Just at the time of completing this article, I have received details of some most remarkable runs that have been made in recent months on this 5.15 p.m. up two-hour express, and the Editor tells me that there is just room in which to mention them. The most astonishing was probably a trip on which the two-cylinder 4-6-0 engine “Saint Bartholomew” had not only a severe signal delay outside Bristol, but also had to make a special stop at Badminton in order to pick up a distinguished traveller. After doing this, the driver actually succeeded in covering the 100 miles to Paddington, with a slight signal check at Westbourne Park, in 86 minutes, 40 seconds! The 90 miles from Hullavington to Acton were reeled off in 73 minutes, 53 seconds, at an average speed of no less than 73 miles an hour for the whole distance; and this included both the usual slowing over Wootton Bassett Junction and the worse one for slipping the rear coach in Reading platform. A top speed of 80 miles an hour was reached both near Didcot and again on practically dead level track at Slough.

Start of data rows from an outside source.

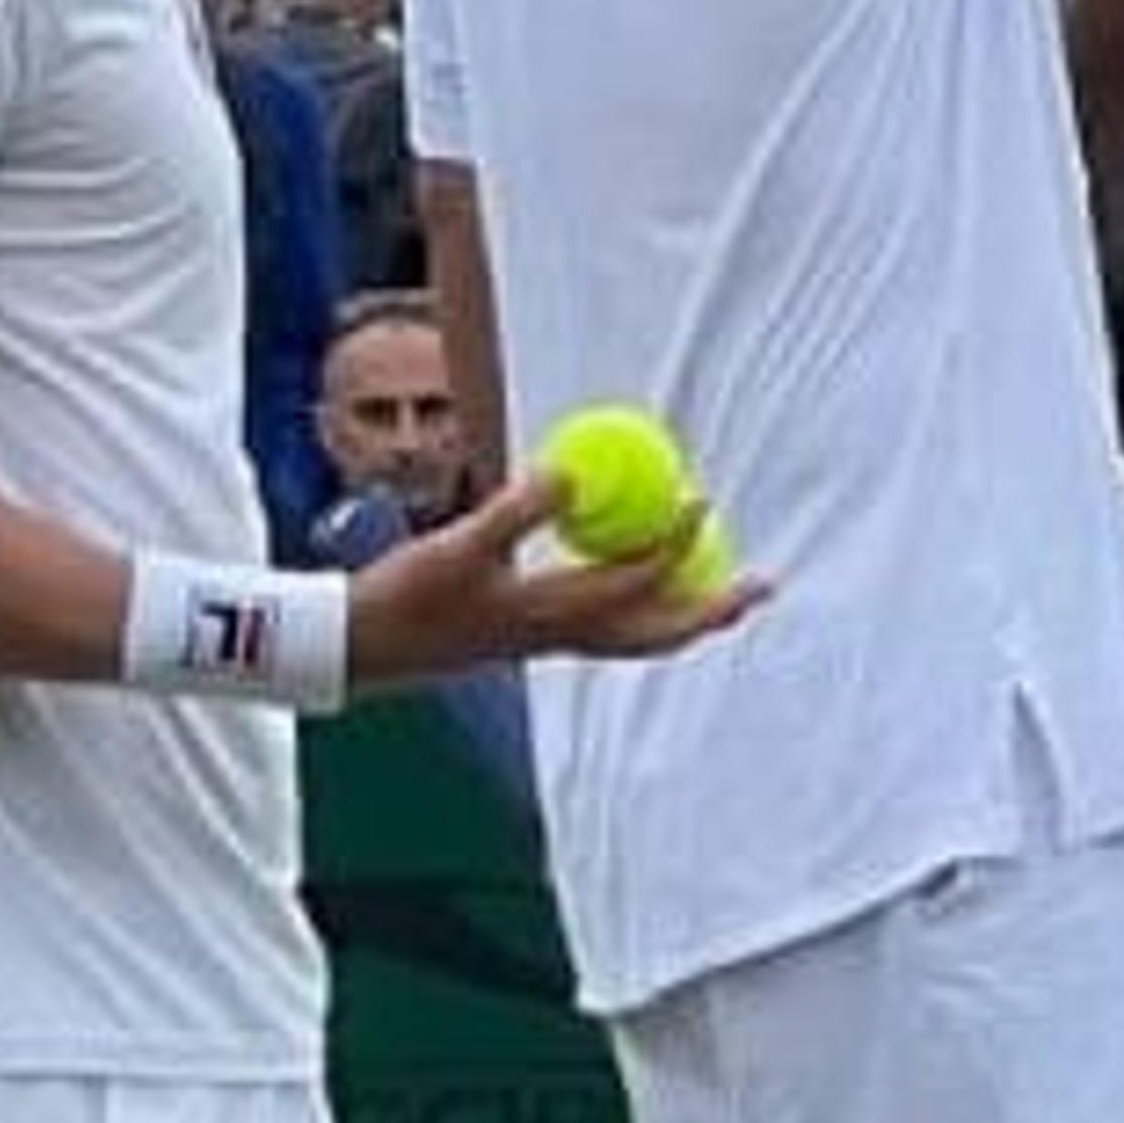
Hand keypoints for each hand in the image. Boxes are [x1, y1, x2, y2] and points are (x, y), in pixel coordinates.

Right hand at [348, 471, 765, 691]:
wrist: (362, 649)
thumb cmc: (405, 599)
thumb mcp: (461, 545)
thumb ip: (518, 509)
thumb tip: (573, 472)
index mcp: (551, 616)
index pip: (635, 582)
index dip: (675, 541)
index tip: (701, 499)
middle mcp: (559, 639)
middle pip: (657, 635)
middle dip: (712, 610)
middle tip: (761, 586)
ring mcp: (545, 646)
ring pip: (635, 640)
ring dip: (681, 616)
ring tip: (718, 592)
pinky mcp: (528, 643)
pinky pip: (605, 629)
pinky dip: (635, 609)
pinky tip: (628, 579)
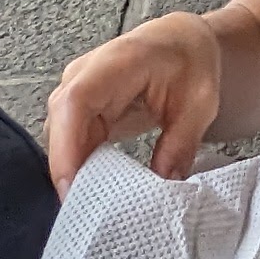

On a second occasion “St. Andrew” had to make the same stop at Badminton, and in addition to this, owing to permanent way operations in progress at Reading, was made to stop there to detach the Reading “slip”. Yet, after two dead stops in what should have been a non-stop run, and bad signal checks between Acton and Paddington, the 117.6 miles from Bristol to Paddington were completed in only 22 seconds over the two hours! The 64 miles from Badminton to Reading were covered in just under 57 minutes, start-to-stop, and the 36 miles from there to Paddington, allowing two minutes for the final delays, in 35½ minutes.


I was fortunate, myself, too, in being on the train when one of the 4-cylinder 4-6-0 engines “Italian” had the really tremendous load, for this hard train, of 12 big 8-wheelers, weighing all but 400 tons in all out of Bristol. Yet we should have run into Paddington three minutes early but for checks from Old Oak onward, and in this case the 90 miles from Bullavington to Acton took exactly 78 minutes, with an average speed of 69 miles an hour!


Bristol Two-hour Express, hauled by Castle class locomotive





























Bristol Two-hour Express, hauled by “Castle” class locomotive, passing Swindon Works at full speed.